Парень с гитарой перестал петь и заморгал.
Ладена, поднявшись, прислонилась спиной к стене. Взгляд ее отыскивал меня. Она была взбешена, как если бы ее оплели, одурачили. Смириться с мыслью, что я осрамил ее перед компанией, было для нее невыносимо. Она хотела засмеяться, но в глазах стояли слезы.
— Пошли домой, — глухо сказала та, что была в свитере.
Я свесил голову. Теперь, кажется, я подвел всему этому окончательный итог…
13
Я не решался прервать молчание.
Оно длилось долго. Слышно стало, как вдали задребезжал трамвай. Он ринулся к островку пустынной остановки, неподалеку от кафе «Избушка».
Постоял немного и тронулся. Полупустой.
Ладена оглянулась на него и сказала сдавленно:
— Ты мог бы сесть. Это двадцатка.
Была промозглая темень. Под каждым фонарем белели остатки снега. Я поднял над светлой водолазкой воротник полушубка, но голова оставалась открытой. Лоб у меня горел — и я не чувствовал ветра.
«Наплевать на трамвай», — подумал я и сказал:
— Мне надо с тобой поговорить. Я ищу тебя с самого того идиотского вторника. Поэтому я здесь.

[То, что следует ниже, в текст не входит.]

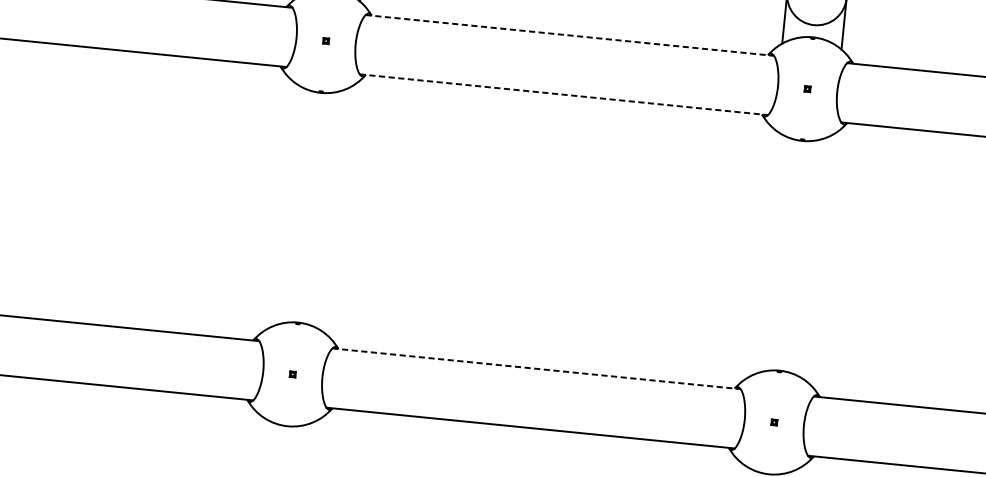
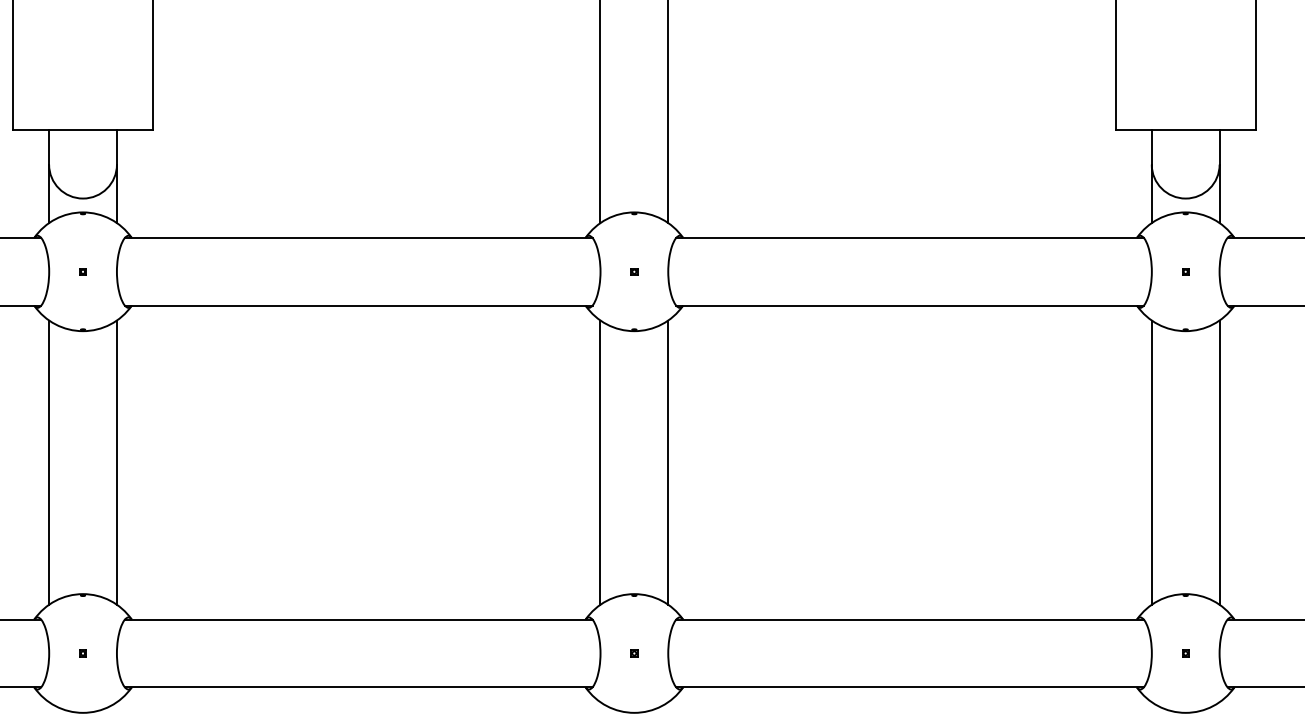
line: (570, 35) -> (910, 237), dashed -> solid
line: (564, 94) -> (910, 305), dashed -> solid
line: (279, 204) -> (600, 462), added
line: (339, 210) -> (668, 462), added
line: (761, 252) -> (1151, 462), added
line: (820, 258) -> (1219, 462), added
line: (536, 368) -> (910, 619), dashed -> solid

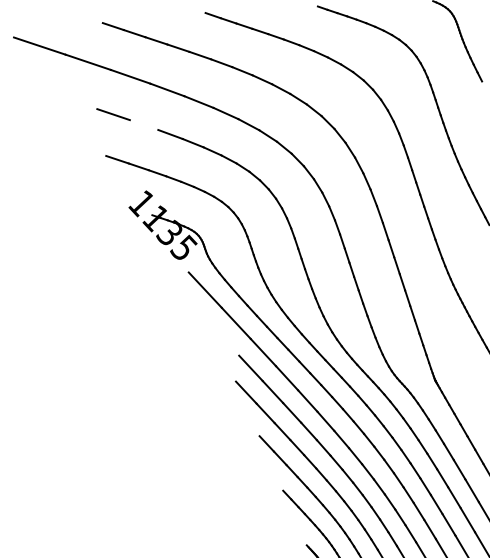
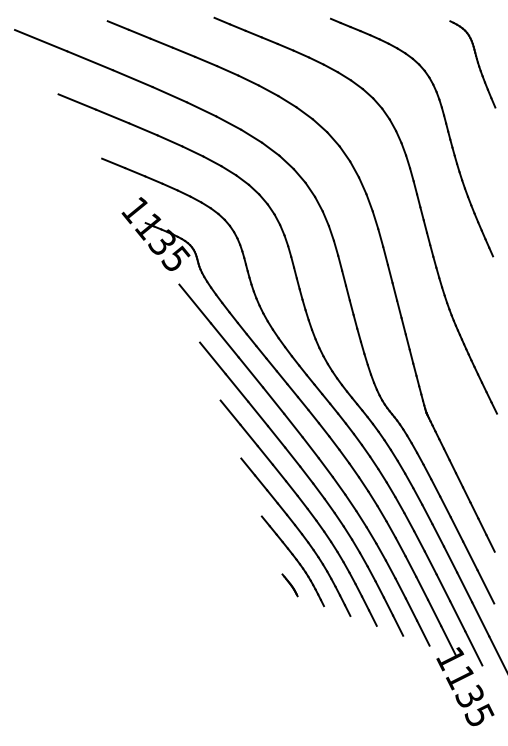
line: (78, 102) -> (77, 101), added
line: (144, 125) -> (143, 129), added
line: (225, 341) -> (212, 358), added

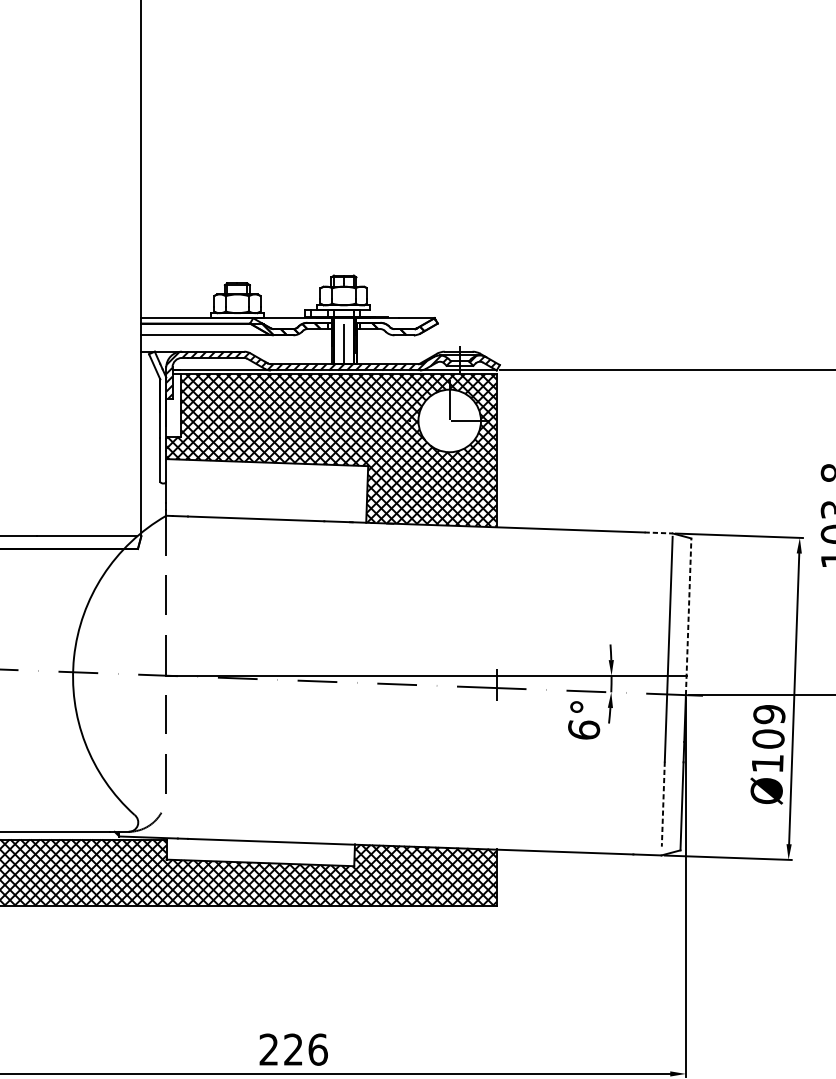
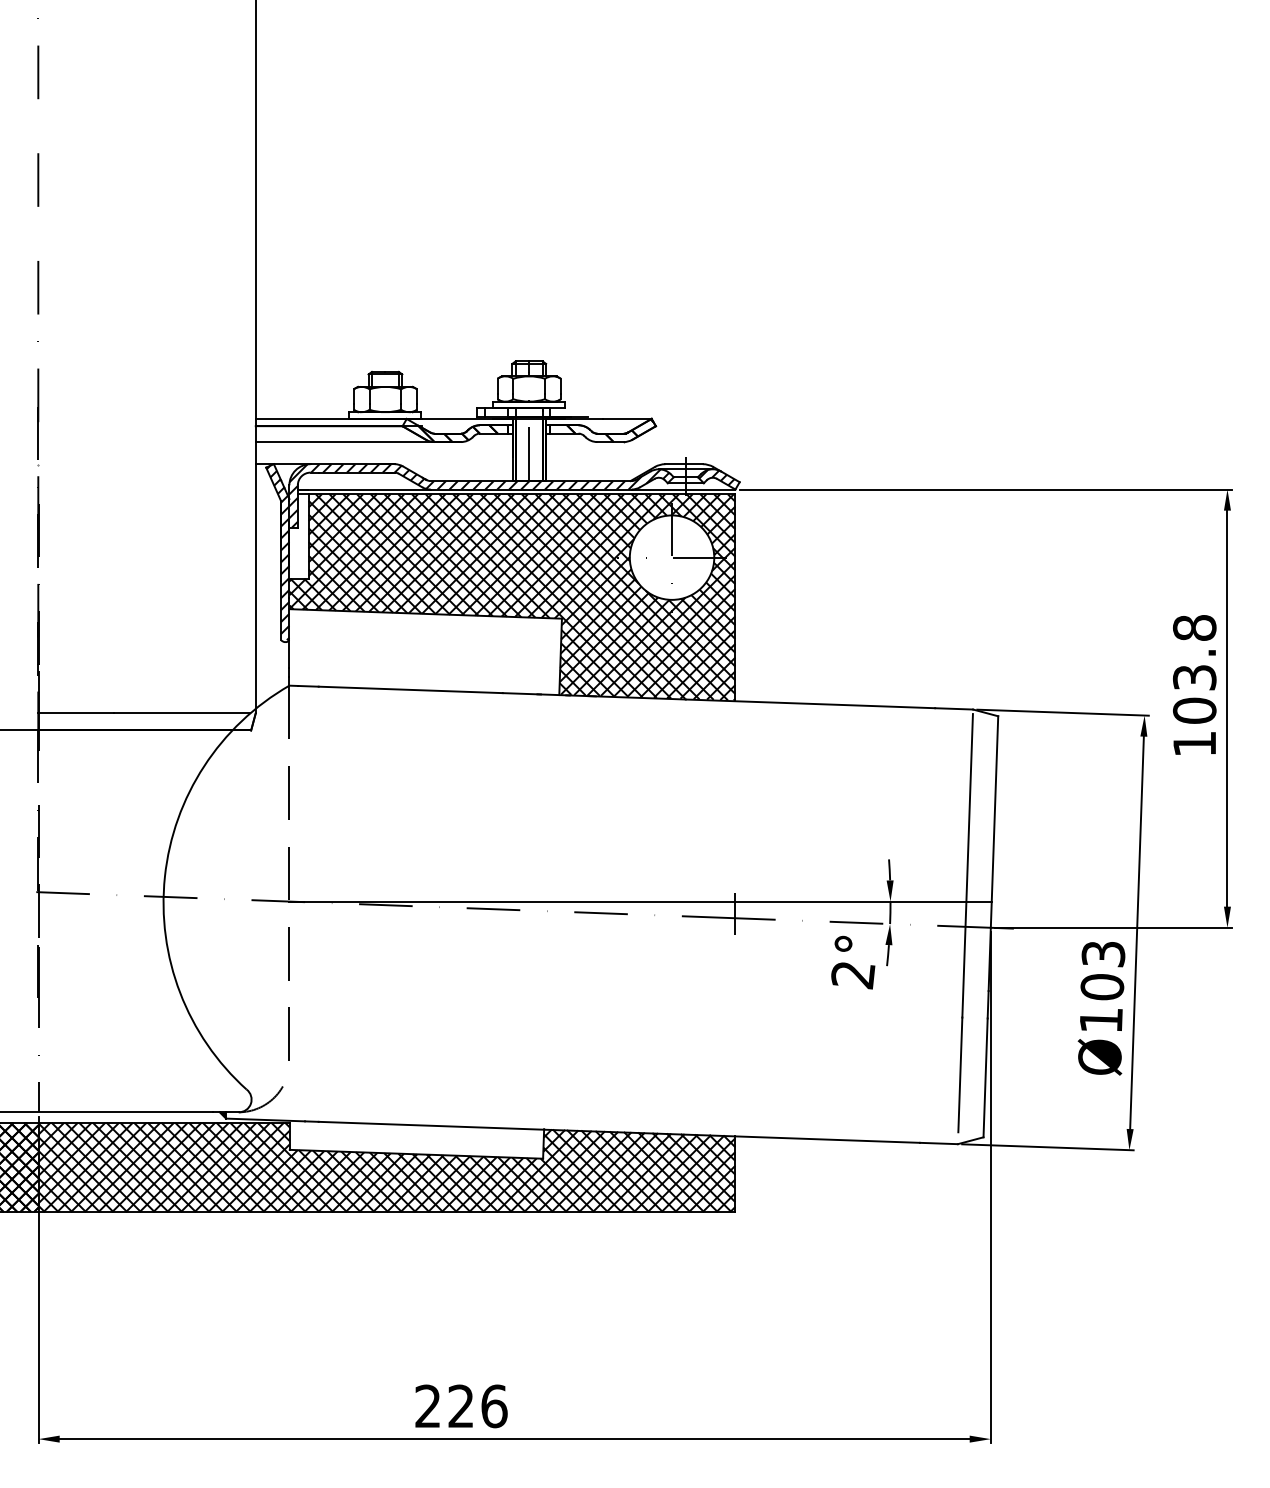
hatch: (157, 417) -> (277, 552), added
line: (658, 532) -> (954, 708), dashed -> solid
line: (688, 617) -> (994, 822), dashed -> solid
text: (769, 714) -> (1103, 954), Ø109 -> Ø103
text: (584, 730) -> (853, 975), 6° -> 2°
line: (663, 804) -> (960, 1075), dashed -> solid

— По-моему, это ни к чему… — чуть слышно отозвалась Ладена.
— Что ни к чему? Ты хочешь, чтобы я тебе все объяснил?
— Твои ораторские упражнения меня не увлекают. Ты их уже продемонстрировал в «Избушке».
— Ты злая!
— Ничуть! Я обещала маме, что мы разведемся. Она не может слышать фамилии «Соботка» — выходит из себя. О чем же еще говорить?